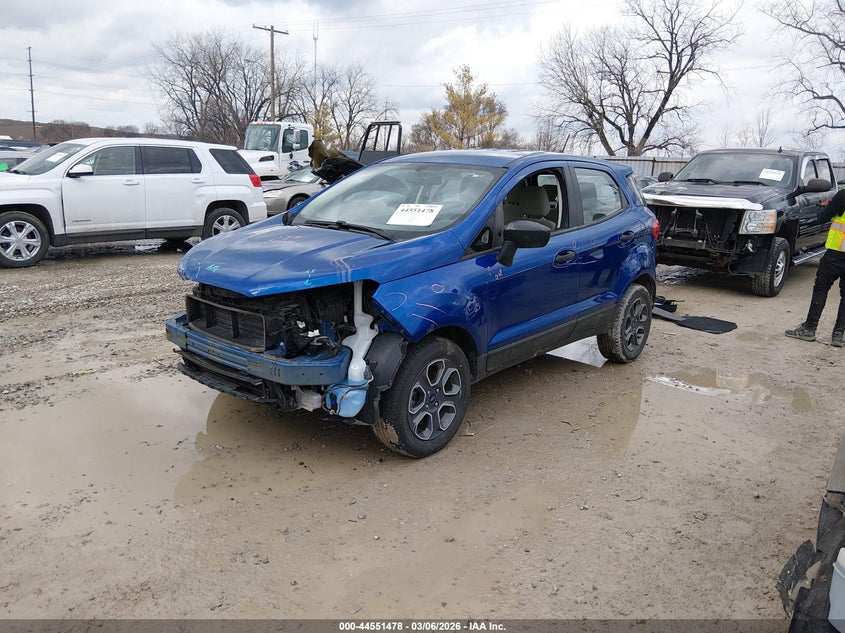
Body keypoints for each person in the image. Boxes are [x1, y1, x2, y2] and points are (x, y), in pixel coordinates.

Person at [785, 188, 845, 347]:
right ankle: (839, 335)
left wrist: (825, 208)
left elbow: (822, 218)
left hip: (836, 254)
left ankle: (809, 328)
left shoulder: (843, 195)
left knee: (821, 287)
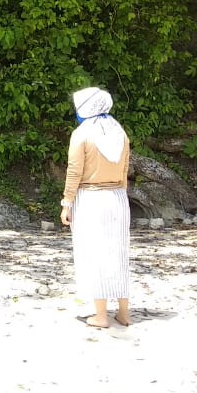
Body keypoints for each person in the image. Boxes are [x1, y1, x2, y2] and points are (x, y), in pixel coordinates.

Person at [60, 87, 132, 329]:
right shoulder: (119, 131)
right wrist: (120, 190)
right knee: (119, 253)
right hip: (118, 196)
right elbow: (124, 169)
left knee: (94, 254)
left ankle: (101, 315)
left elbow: (74, 171)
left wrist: (66, 202)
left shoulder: (82, 134)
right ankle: (123, 312)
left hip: (91, 197)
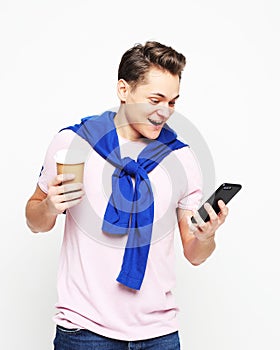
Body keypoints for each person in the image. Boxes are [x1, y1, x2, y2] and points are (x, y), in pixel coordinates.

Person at [25, 41, 228, 350]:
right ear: (124, 90)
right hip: (84, 333)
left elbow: (194, 254)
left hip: (159, 335)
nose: (164, 112)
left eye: (172, 102)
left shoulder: (182, 159)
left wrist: (206, 235)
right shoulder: (74, 142)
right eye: (155, 99)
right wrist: (50, 207)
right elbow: (34, 220)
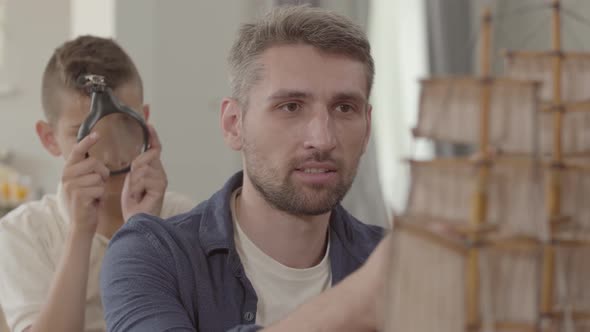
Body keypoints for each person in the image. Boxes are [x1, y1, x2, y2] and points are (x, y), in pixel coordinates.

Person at [100, 5, 386, 331]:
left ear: (367, 127)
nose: (322, 139)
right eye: (290, 107)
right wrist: (352, 304)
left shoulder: (392, 261)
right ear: (234, 124)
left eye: (345, 108)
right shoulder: (151, 255)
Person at [0, 35, 195, 332]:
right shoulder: (23, 233)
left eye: (124, 126)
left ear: (144, 121)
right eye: (84, 134)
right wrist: (80, 233)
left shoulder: (187, 220)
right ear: (49, 138)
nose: (111, 155)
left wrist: (142, 229)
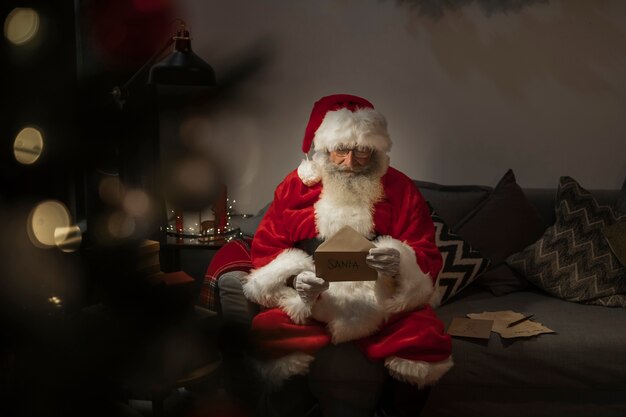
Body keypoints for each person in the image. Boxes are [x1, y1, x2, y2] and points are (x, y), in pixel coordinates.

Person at [241, 94, 452, 416]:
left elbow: (424, 249)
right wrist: (297, 282)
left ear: (376, 149)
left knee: (424, 339)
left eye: (361, 151)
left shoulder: (401, 188)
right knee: (269, 334)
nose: (350, 163)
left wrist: (400, 264)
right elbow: (267, 248)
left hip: (380, 298)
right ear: (323, 149)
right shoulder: (292, 189)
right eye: (341, 150)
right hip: (313, 300)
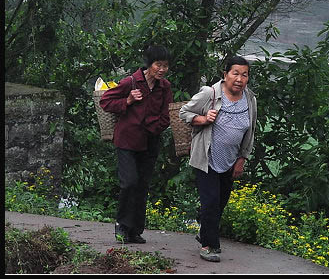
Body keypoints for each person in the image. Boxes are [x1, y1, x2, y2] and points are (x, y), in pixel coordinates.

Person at [179, 56, 258, 263]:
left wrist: (242, 158)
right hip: (207, 158)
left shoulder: (250, 99)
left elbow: (251, 131)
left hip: (230, 160)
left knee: (220, 202)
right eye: (235, 73)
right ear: (225, 75)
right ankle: (209, 245)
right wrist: (203, 119)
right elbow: (183, 112)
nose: (240, 79)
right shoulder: (210, 93)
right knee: (211, 202)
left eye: (244, 74)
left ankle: (205, 229)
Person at [99, 46, 172, 245]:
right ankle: (121, 225)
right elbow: (105, 101)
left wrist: (155, 127)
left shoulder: (164, 87)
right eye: (158, 65)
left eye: (165, 66)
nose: (162, 69)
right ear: (149, 65)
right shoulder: (131, 82)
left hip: (150, 142)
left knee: (142, 186)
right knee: (129, 182)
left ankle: (135, 230)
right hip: (128, 141)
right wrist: (128, 100)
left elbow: (166, 115)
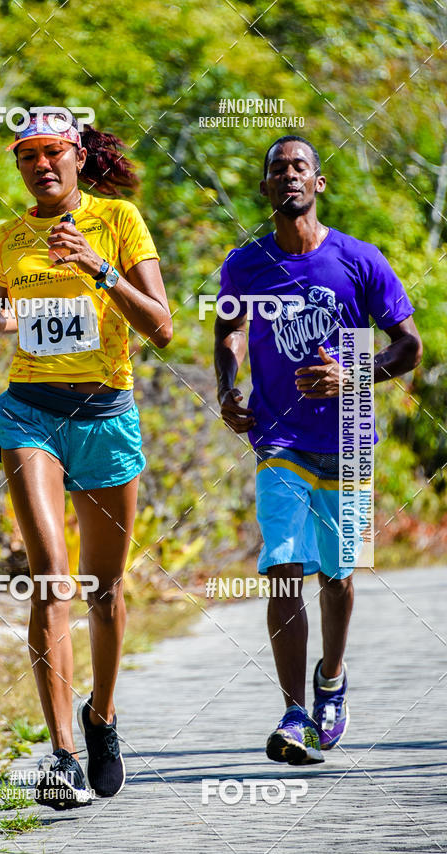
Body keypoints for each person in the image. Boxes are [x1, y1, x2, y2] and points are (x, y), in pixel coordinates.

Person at [0, 109, 172, 806]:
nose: (40, 164)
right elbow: (15, 316)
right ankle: (60, 755)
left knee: (106, 592)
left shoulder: (119, 219)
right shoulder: (5, 238)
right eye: (27, 155)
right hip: (30, 413)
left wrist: (97, 265)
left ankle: (101, 718)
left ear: (78, 156)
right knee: (51, 575)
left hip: (107, 417)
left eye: (53, 151)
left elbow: (162, 327)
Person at [214, 135, 422, 764]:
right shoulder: (245, 264)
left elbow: (408, 347)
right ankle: (294, 711)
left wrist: (353, 376)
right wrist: (227, 388)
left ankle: (331, 679)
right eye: (277, 169)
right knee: (281, 567)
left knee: (338, 575)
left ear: (318, 183)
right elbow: (230, 332)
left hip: (351, 437)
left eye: (300, 167)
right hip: (279, 437)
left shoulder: (360, 260)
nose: (289, 176)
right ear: (266, 187)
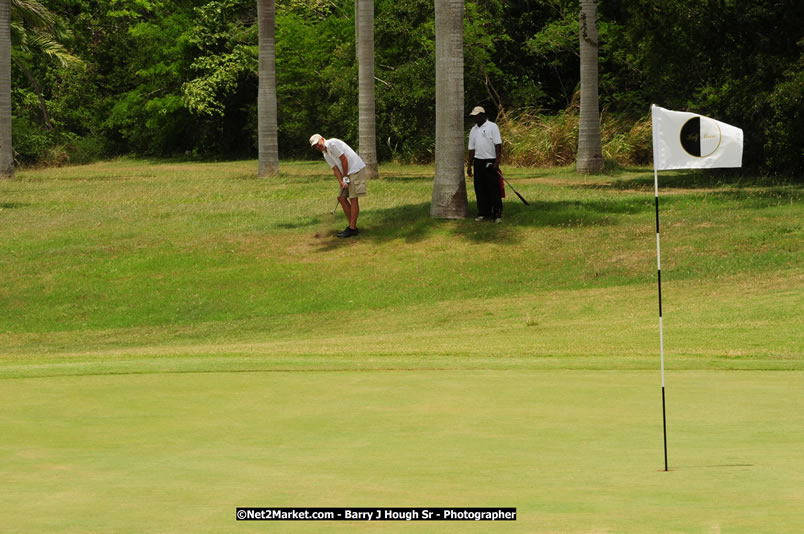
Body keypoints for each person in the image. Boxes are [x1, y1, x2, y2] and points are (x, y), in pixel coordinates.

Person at [309, 134, 367, 238]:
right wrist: (341, 182)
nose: (317, 146)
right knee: (341, 198)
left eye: (317, 144)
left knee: (353, 198)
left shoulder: (332, 143)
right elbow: (335, 169)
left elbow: (344, 159)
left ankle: (352, 228)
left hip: (355, 169)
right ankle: (352, 226)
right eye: (314, 146)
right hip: (346, 173)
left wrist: (345, 177)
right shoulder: (325, 154)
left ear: (322, 139)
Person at [466, 106, 503, 223]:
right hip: (478, 162)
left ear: (483, 115)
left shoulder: (492, 126)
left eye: (476, 116)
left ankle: (497, 213)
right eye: (473, 116)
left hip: (490, 161)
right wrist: (469, 165)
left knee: (493, 188)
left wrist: (497, 162)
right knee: (480, 189)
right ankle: (483, 212)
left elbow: (498, 145)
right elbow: (471, 149)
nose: (474, 118)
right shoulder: (473, 130)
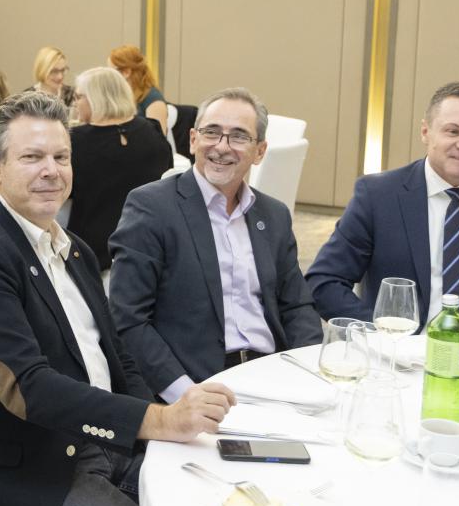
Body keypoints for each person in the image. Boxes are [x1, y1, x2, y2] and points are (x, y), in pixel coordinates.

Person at [0, 91, 235, 506]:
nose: (50, 171)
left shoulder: (74, 250)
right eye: (32, 157)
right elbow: (28, 389)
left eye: (61, 157)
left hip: (104, 443)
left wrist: (154, 433)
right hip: (32, 475)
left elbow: (119, 357)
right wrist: (158, 419)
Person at [108, 87, 322, 401]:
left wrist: (307, 372)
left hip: (273, 375)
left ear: (260, 151)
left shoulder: (273, 215)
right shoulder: (152, 208)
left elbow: (297, 306)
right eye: (211, 132)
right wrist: (185, 394)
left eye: (238, 136)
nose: (222, 147)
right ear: (193, 139)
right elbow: (127, 318)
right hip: (197, 381)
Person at [306, 81, 459, 332]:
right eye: (453, 131)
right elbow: (325, 282)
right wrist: (382, 334)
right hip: (402, 348)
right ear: (425, 132)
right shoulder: (378, 196)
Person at [68, 67, 173, 271]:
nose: (75, 103)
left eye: (78, 97)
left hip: (92, 255)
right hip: (149, 247)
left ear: (97, 98)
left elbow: (62, 192)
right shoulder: (153, 130)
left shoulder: (75, 141)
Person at [109, 44, 168, 134]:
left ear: (126, 72)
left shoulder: (153, 99)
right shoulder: (120, 97)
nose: (108, 76)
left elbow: (157, 138)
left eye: (111, 72)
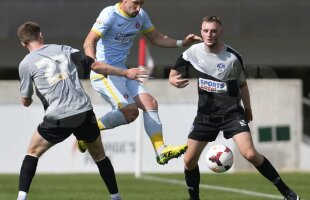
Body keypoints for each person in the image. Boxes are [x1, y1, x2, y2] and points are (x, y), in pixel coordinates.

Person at [169, 16, 300, 200]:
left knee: (250, 153)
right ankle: (194, 198)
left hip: (231, 114)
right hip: (205, 116)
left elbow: (243, 85)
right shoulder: (193, 52)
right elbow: (173, 74)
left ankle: (286, 191)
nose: (209, 34)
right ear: (201, 31)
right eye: (206, 31)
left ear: (220, 32)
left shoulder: (232, 57)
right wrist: (173, 80)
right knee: (189, 160)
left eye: (214, 31)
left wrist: (248, 109)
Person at [16, 21, 146, 200]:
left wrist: (28, 97)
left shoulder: (25, 64)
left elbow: (26, 101)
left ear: (23, 44)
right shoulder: (63, 49)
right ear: (40, 35)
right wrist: (125, 73)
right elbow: (95, 65)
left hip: (58, 117)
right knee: (100, 156)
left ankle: (21, 198)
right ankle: (116, 197)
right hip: (83, 113)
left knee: (32, 152)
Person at [81, 0, 202, 165]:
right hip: (104, 74)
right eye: (135, 3)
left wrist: (182, 43)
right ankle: (88, 130)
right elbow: (89, 40)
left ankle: (161, 151)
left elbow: (156, 38)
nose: (138, 8)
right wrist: (93, 62)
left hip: (124, 72)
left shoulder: (141, 15)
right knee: (131, 112)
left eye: (141, 4)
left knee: (150, 103)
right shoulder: (110, 14)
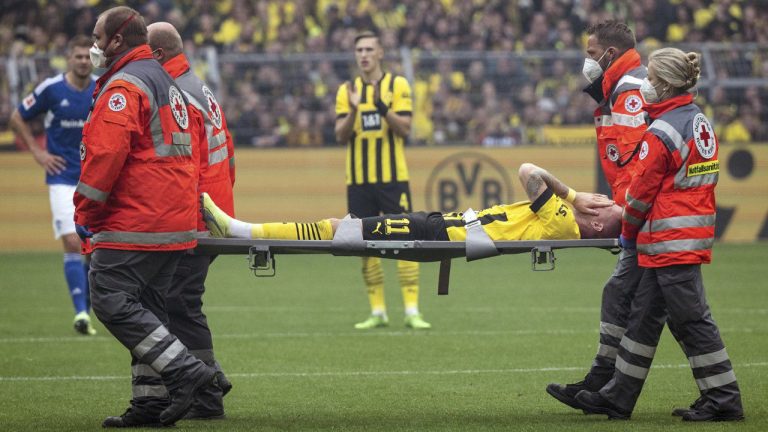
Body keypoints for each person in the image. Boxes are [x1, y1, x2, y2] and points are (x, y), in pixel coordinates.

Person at [574, 48, 744, 422]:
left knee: (692, 321)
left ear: (665, 84)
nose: (646, 85)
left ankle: (724, 397)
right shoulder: (698, 122)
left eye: (651, 79)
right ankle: (617, 397)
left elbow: (638, 196)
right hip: (686, 235)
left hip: (668, 241)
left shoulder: (661, 131)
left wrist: (628, 234)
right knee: (643, 319)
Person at [74, 6, 219, 427]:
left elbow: (106, 155)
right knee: (150, 311)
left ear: (118, 39)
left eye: (99, 37)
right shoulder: (164, 80)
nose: (95, 45)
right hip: (172, 219)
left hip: (138, 219)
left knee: (109, 297)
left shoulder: (125, 84)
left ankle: (187, 371)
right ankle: (151, 402)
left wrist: (85, 209)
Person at [546, 20, 650, 411]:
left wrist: (626, 213)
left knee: (654, 307)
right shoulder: (616, 91)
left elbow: (642, 162)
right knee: (635, 303)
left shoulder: (631, 92)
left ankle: (606, 386)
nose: (586, 62)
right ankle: (608, 389)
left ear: (609, 53)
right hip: (641, 218)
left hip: (646, 220)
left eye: (590, 54)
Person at [147, 21, 235, 420]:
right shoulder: (198, 87)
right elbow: (227, 153)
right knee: (179, 301)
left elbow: (183, 167)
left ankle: (207, 389)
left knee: (178, 301)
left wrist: (193, 215)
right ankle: (204, 387)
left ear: (157, 55)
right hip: (212, 211)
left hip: (196, 217)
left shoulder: (176, 92)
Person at [201, 163, 620, 243]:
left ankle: (241, 230)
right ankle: (242, 228)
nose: (597, 201)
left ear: (598, 225)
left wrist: (574, 195)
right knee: (343, 227)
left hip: (440, 233)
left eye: (603, 206)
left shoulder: (563, 219)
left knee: (341, 228)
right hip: (443, 226)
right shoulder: (561, 221)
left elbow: (529, 170)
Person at [334, 31, 429, 330]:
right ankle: (378, 311)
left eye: (368, 49)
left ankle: (412, 310)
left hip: (393, 179)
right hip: (359, 181)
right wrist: (352, 109)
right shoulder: (346, 89)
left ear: (380, 53)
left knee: (407, 237)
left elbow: (404, 129)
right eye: (359, 49)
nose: (363, 54)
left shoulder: (397, 85)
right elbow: (340, 135)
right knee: (362, 241)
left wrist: (380, 106)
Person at [9, 35, 97, 335]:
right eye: (78, 56)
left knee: (95, 247)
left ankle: (89, 302)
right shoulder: (51, 89)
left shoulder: (102, 88)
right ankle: (82, 313)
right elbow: (17, 117)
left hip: (96, 179)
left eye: (88, 56)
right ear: (68, 58)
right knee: (73, 241)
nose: (83, 61)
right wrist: (38, 151)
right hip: (62, 176)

**Instructions to follow**
In the listing above, find the line containing "right eye: (290, 107)" and the line containing "right ankle: (121, 225)", then write out both of them and every line between, exactly, with no pictures.

**Output below**
right eye: (290, 107)
right wrist: (352, 304)
left shoulder: (392, 261)
right ear: (234, 124)
left eye: (345, 108)
right shoulder: (151, 255)
Person at [0, 35, 195, 332]:
right shoulder: (23, 233)
left eye: (124, 126)
left ear: (144, 121)
right eye: (84, 134)
right wrist: (80, 233)
left shoulder: (187, 220)
right ear: (49, 138)
nose: (111, 155)
left wrist: (142, 229)
Body keypoints for each person in the image. Boxes are [x1, y1, x2, y2] and points are (x, y), in pixel coordinates.

Person at [241, 94, 452, 416]:
left elbow: (424, 249)
right wrist: (297, 282)
left ear: (376, 149)
left knee: (424, 339)
left eye: (361, 151)
left shoulder: (401, 188)
right knee: (269, 334)
nose: (350, 163)
left wrist: (400, 264)
right elbow: (267, 248)
left hip: (380, 298)
right ear: (323, 149)
right shoulder: (292, 189)
right eye: (341, 150)
right hip: (313, 300)
Body keypoints for each person in the image. Boxes are [x1, y1, x2, y2] and points are (x, y), in pixel coordinates.

Person at [179, 56, 258, 263]:
left wrist: (242, 158)
right hip: (207, 158)
left shoulder: (250, 99)
left elbow: (251, 131)
left hip: (230, 160)
left knee: (220, 202)
right eye: (235, 73)
right ear: (225, 75)
right ankle: (209, 245)
right wrist: (203, 119)
right elbow: (183, 112)
nose: (240, 79)
right shoulder: (210, 93)
right knee: (211, 202)
left eye: (244, 74)
left ankle: (205, 229)
Person at [99, 46, 172, 245]:
right ankle: (121, 225)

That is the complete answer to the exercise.